Adapun Kejaksaan Agung dituntut untuk profesional dalam menyusun dakwaan sesuai dengan tingkat kesalahan sehingga di pengadilan nanti para terdakwanya bisa dihukum maksimal.
Banyak kalangan menilai penyidikan kasus Sambo oleh kepolisian ini berbelit-belit hingga cukup lama sebelum berkasnya dinyatakan sempurna oleh Kejaksaan Agung. Kalau dihitung dari terjadinya kasus penembakan Brigadir J pada Jumat (8/7) lalu, penyidikan yang dilakukan polisi menyita waktu sekitar tiga bulan.
Wajar jika masyarakat sampai meragukan keseriusan polisi dalam mengungkap tuntas kasus yang melibatkan sejumlah petingginya tersebut. Apalagi, awalnya para pelaku yang kebanyakan anggota polisi memang berupaya untuk mengaburkan dengan merekayasa kasus pembunuhan tersebut.
Langkah Kapolri yang cukup tegas dalam menyelesaikan kasus tersebut patut diapresiasi. Bagaimanapun, meski belum sepenuhnya memenuhi harapan masyarakat, terutama keluarga korban, Polri telah mampu menuntaskan penyidikan kasus tersebut dengan cukup baik. Dengan dilimpahkannya berkas ke Kejaksaan, kini tugas polisi telah selesai.
Seperti diketahui, para tersangka kasus pembunuhan berencana tersebut yaitu Ferdy Sambo, Richard Eliezer, Ricky Rizal, Kuat Ma'ruf, dan Putri Candrawathi. Sementara untuk tersangka obstruction of justice, selain Ferdy Sambo, adalah Brigjen Hendra Kurniawan, Agus Nurpatria, Arif Rahman Arifin, Baiquni Wibowo, Cuk Putranto, dan Irfan Widyanto. Mereka kini menjadi tahanan Kejaksaan.

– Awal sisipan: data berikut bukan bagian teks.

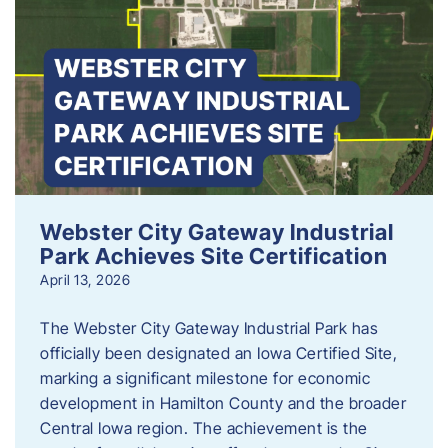
Webster City Gateway Industrial
Park Achieves Site Certification
April 13, 2026
The Webster City Gateway Industrial Park has
officially been designated an Iowa Certified Site,
marking a significant milestone for economic
development in Hamilton County and the broader
Central Iowa region. The achievement is the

Adapun pasal yang diterapkan untuk perkara pembunuhan berencana adalah Pasal 340 KUHP subsider Pasal 338 KUHP jo Pasal 55 ayat (1) ke-1 KUHP jo Pasal 56 ke-1 KUHP.
Sementara untuk perkara obstruction of justice, para tersangka diduga melanggar Pasal 49 jo Pasal 33 dan/atau Pasal 48 ayat 1 jo Pasal 32 ayat (1) Nomor 19 Tahun 2016 UU ITE. Selain itu, mereka juga dijerat Pasal 55 ayat (1) dan/atau Pasal 221 ayat (1) ke-2 dan/atau Pasal 233 KUHP.

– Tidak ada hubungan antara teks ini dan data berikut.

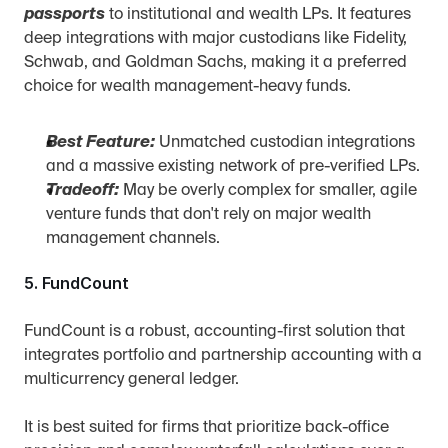
passports
 to institutional and wealth LPs. It features 
deep integrations with major custodians like Fidelity, 
Schwab, and Goldman Sachs, making it a preferred 
choice for wealth management-heavy funds.
Best Feature:
 Unmatched custodian integrations 
and a massive existing network of pre-verified LPs.
Tradeoff:
 May be overly complex for smaller, agile 
venture funds that don't rely on major wealth 
management channels.
5. FundCount
FundCount is a robust, accounting-first solution that 
integrates portfolio and partnership accounting with a 
multicurrency general ledger.
It is best suited for firms that prioritize back-office 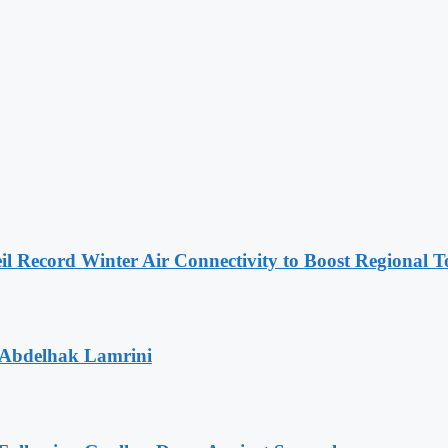
l Record Winter Air Connectivity to Boost Regional 
 Abdelhak Lamrini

Kini, bola ada di tangan para jaksa. Selanjutnya, jaksa akan menyusun dakwaan sesuai dengan BAP yang telah disusun oleh pihak kepolisian. Karena itu, Kejaksaan tidak boleh ceroboh dalam menangani kasus Sambo ini. Karena, kasus Sambo ini bisa dikatakan sebuah pertaruhan wibawa penegakan hukum di Indonesia.
Pertama, karena kasus ini hampir semua tersangkanya melibatkan aparat hukum, yakni polisi. Apalagi, ada dua jenderal yang diduga terlibat dalam kasus Sambo tersebut. Tentu tantangannya akan lebih berat dibandingkan menangani kasus yang melibatkan masyarakat biasa. Karena itu, jaksa harus benar-benar berani menolak intervensi yang mungkin muncul.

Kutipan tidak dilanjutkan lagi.